━━━━━ Given records

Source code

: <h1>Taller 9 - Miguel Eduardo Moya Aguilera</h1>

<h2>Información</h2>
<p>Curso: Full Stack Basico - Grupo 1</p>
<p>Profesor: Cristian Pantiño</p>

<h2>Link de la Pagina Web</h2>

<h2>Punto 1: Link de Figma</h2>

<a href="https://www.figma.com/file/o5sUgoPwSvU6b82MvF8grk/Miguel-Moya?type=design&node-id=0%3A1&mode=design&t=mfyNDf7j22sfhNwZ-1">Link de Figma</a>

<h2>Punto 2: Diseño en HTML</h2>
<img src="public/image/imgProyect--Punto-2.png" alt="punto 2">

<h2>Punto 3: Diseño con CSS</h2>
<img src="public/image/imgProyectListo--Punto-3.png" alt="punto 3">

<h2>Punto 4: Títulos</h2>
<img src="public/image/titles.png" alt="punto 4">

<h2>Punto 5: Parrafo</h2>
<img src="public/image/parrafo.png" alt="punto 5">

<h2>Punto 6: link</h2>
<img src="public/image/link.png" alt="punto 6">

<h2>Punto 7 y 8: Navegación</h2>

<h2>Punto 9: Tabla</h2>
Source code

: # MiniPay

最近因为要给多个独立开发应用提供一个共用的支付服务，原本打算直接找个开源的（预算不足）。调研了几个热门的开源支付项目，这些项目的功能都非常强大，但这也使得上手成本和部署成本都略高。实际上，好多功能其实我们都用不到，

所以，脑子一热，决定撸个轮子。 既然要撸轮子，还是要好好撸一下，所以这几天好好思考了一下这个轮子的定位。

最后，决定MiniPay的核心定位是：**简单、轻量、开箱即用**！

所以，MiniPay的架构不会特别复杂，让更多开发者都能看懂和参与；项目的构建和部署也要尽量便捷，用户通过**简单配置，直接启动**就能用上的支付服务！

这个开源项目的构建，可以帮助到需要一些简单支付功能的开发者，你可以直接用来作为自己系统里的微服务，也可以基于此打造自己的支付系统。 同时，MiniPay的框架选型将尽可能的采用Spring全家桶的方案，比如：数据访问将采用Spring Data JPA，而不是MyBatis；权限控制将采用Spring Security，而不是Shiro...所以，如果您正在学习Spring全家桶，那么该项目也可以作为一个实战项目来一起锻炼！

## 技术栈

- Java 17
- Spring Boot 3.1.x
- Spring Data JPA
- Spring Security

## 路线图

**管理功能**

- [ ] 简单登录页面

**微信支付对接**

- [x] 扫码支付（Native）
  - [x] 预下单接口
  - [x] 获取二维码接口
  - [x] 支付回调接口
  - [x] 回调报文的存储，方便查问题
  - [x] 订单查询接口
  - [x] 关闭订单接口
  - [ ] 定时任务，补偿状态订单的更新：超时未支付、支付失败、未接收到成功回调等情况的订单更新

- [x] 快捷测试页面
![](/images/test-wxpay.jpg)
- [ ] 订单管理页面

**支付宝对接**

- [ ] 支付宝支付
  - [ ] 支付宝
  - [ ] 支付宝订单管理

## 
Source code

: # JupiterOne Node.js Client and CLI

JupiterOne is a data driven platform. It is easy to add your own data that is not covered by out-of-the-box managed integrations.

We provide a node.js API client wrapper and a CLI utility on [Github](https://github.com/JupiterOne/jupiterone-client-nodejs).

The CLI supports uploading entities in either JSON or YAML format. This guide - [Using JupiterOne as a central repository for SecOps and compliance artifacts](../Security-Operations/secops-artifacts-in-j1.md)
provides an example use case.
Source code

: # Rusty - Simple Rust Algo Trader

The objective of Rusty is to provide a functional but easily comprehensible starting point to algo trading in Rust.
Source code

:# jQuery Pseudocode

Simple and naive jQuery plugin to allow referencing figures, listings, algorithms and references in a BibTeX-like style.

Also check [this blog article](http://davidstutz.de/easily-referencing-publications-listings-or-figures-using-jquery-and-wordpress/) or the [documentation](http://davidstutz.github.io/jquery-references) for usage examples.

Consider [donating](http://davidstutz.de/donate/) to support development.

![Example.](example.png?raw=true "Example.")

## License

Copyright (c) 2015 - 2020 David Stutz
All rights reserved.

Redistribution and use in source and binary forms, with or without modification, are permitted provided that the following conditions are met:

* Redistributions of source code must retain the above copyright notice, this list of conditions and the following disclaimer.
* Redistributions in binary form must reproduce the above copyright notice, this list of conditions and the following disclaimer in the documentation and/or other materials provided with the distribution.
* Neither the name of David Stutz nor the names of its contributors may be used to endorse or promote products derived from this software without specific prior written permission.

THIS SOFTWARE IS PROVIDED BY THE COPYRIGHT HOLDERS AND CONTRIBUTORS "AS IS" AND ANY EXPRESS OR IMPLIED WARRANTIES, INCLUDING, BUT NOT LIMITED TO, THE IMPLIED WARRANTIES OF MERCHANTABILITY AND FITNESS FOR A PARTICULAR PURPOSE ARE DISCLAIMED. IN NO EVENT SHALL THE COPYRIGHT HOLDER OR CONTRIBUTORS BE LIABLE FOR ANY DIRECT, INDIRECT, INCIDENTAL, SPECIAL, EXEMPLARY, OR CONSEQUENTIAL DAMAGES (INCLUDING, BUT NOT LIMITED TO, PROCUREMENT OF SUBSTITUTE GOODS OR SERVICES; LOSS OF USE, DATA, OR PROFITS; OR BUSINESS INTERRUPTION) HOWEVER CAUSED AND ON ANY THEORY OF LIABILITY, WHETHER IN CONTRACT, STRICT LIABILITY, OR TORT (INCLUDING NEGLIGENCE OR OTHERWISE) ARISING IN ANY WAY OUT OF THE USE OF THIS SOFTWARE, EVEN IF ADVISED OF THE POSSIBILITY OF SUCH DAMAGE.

━━━━━━━━━━

Repeat, word for word, all the lines above.

Source code

: <h1>Taller 9 - Miguel Eduardo Moya Aguilera</h1>

<h2>Información</h2>
<p>Curso: Full Stack Basico - Grupo 1</p>
<p>Profesor: Cristian Pantiño</p>

<h2>Link de la Pagina Web</h2>

<h2>Punto 1: Link de Figma</h2>

<a href="https://www.figma.com/file/o5sUgoPwSvU6b82MvF8grk/Miguel-Moya?type=design&node-id=0%3A1&mode=design&t=mfyNDf7j22sfhNwZ-1">Link de Figma</a>

<h2>Punto 2: Diseño en HTML</h2>
<img src="public/image/imgProyect--Punto-2.png" alt="punto 2">

<h2>Punto 3: Diseño con CSS</h2>
<img src="public/image/imgProyectListo--Punto-3.png" alt="punto 3">

<h2>Punto 4: Títulos</h2>
<img src="public/image/titles.png" alt="punto 4">

<h2>Punto 5: Parrafo</h2>
<img src="public/image/parrafo.png" alt="punto 5">

<h2>Punto 6: link</h2>
<img src="public/image/link.png" alt="punto 6">

<h2>Punto 7 y 8: Navegación</h2>

<h2>Punto 9: Tabla</h2>
Source code

: # MiniPay

最近因为要给多个独立开发应用提供一个共用的支付服务，原本打算直接找个开源的（预算不足）。调研了几个热门的开源支付项目，这些项目的功能都非常强大，但这也使得上手成本和部署成本都略高。实际上，好多功能其实我们都用不到，

所以，脑子一热，决定撸个轮子。 既然要撸轮子，还是要好好撸一下，所以这几天好好思考了一下这个轮子的定位。

最后，决定MiniPay的核心定位是：**简单、轻量、开箱即用**！

所以，MiniPay的架构不会特别复杂，让更多开发者都能看懂和参与；项目的构建和部署也要尽量便捷，用户通过**简单配置，直接启动**就能用上的支付服务！

这个开源项目的构建，可以帮助到需要一些简单支付功能的开发者，你可以直接用来作为自己系统里的微服务，也可以基于此打造自己的支付系统。 同时，MiniPay的框架选型将尽可能的采用Spring全家桶的方案，比如：数据访问将采用Spring Data JPA，而不是MyBatis；权限控制将采用Spring Security，而不是Shiro...所以，如果您正在学习Spring全家桶，那么该项目也可以作为一个实战项目来一起锻炼！

## 技术栈

- Java 17
- Spring Boot 3.1.x
- Spring Data JPA
- Spring Security

## 路线图

**管理功能**

- [ ] 简单登录页面

**微信支付对接**

- [x] 扫码支付（Native）
  - [x] 预下单接口
  - [x] 获取二维码接口
  - [x] 支付回调接口
  - [x] 回调报文的存储，方便查问题
  - [x] 订单查询接口
  - [x] 关闭订单接口
  - [ ] 定时任务，补偿状态订单的更新：超时未支付、支付失败、未接收到成功回调等情况的订单更新

- [x] 快捷测试页面
![](/images/test-wxpay.jpg)
- [ ] 订单管理页面

**支付宝对接**

- [ ] 支付宝支付
  - [ ] 支付宝
  - [ ] 支付宝订单管理

## 
Source code

: # JupiterOne Node.js Client and CLI

JupiterOne is a data driven platform. It is easy to add your own data that is not covered by out-of-the-box managed integrations.

We provide a node.js API client wrapper and a CLI utility on [Github](https://github.com/JupiterOne/jupiterone-client-nodejs).

The CLI supports uploading entities in either JSON or YAML format. This guide - [Using JupiterOne as a central repository for SecOps and compliance artifacts](../Security-Operations/secops-artifacts-in-j1.md)
provides an example use case.
Source code

: # Rusty - Simple Rust Algo Trader

The objective of Rusty is to provide a functional but easily comprehensible starting point to algo trading in Rust.
Source code

:# jQuery Pseudocode

Simple and naive jQuery plugin to allow referencing figures, listings, algorithms and references in a BibTeX-like style.

Also check [this blog article](http://davidstutz.de/easily-referencing-publications-listings-or-figures-using-jquery-and-wordpress/) or the [documentation](http://davidstutz.github.io/jquery-references) for usage examples.

Consider [donating](http://davidstutz.de/donate/) to support development.

![Example.](example.png?raw=true "Example.")

## License

Copyright (c) 2015 - 2020 David Stutz
All rights reserved.

Redistribution and use in source and binary forms, with or without modification, are permitted provided that the following conditions are met:

* Redistributions of source code must retain the above copyright notice, this list of conditions and the following disclaimer.
* Redistributions in binary form must reproduce the above copyright notice, this list of conditions and the following disclaimer in the documentation and/or other materials provided with the distribution.
* Neither the name of David Stutz nor the names of its contributors may be used to endorse or promote products derived from this software without specific prior written permission.

THIS SOFTWARE IS PROVIDED BY THE COPYRIGHT HOLDERS AND CONTRIBUTORS "AS IS" AND ANY EXPRESS OR IMPLIED WARRANTIES, INCLUDING, BUT NOT LIMITED TO, THE IMPLIED WARRANTIES OF MERCHANTABILITY AND FITNESS FOR A PARTICULAR PURPOSE ARE DISCLAIMED. IN NO EVENT SHALL THE COPYRIGHT HOLDER OR CONTRIBUTORS BE LIABLE FOR ANY DIRECT, INDIRECT, INCIDENTAL, SPECIAL, EXEMPLARY, OR CONSEQUENTIAL DAMAGES (INCLUDING, BUT NOT LIMITED TO, PROCUREMENT OF SUBSTITUTE GOODS OR SERVICES; LOSS OF USE, DATA, OR PROFITS; OR BUSINESS INTERRUPTION) HOWEVER CAUSED AND ON ANY THEORY OF LIABILITY, WHETHER IN CONTRACT, STRICT LIABILITY, OR TORT (INCLUDING NEGLIGENCE OR OTHERWISE) ARISING IN ANY WAY OUT OF THE USE OF THIS SOFTWARE, EVEN IF ADVISED OF THE POSSIBILITY OF SUCH DAMAGE.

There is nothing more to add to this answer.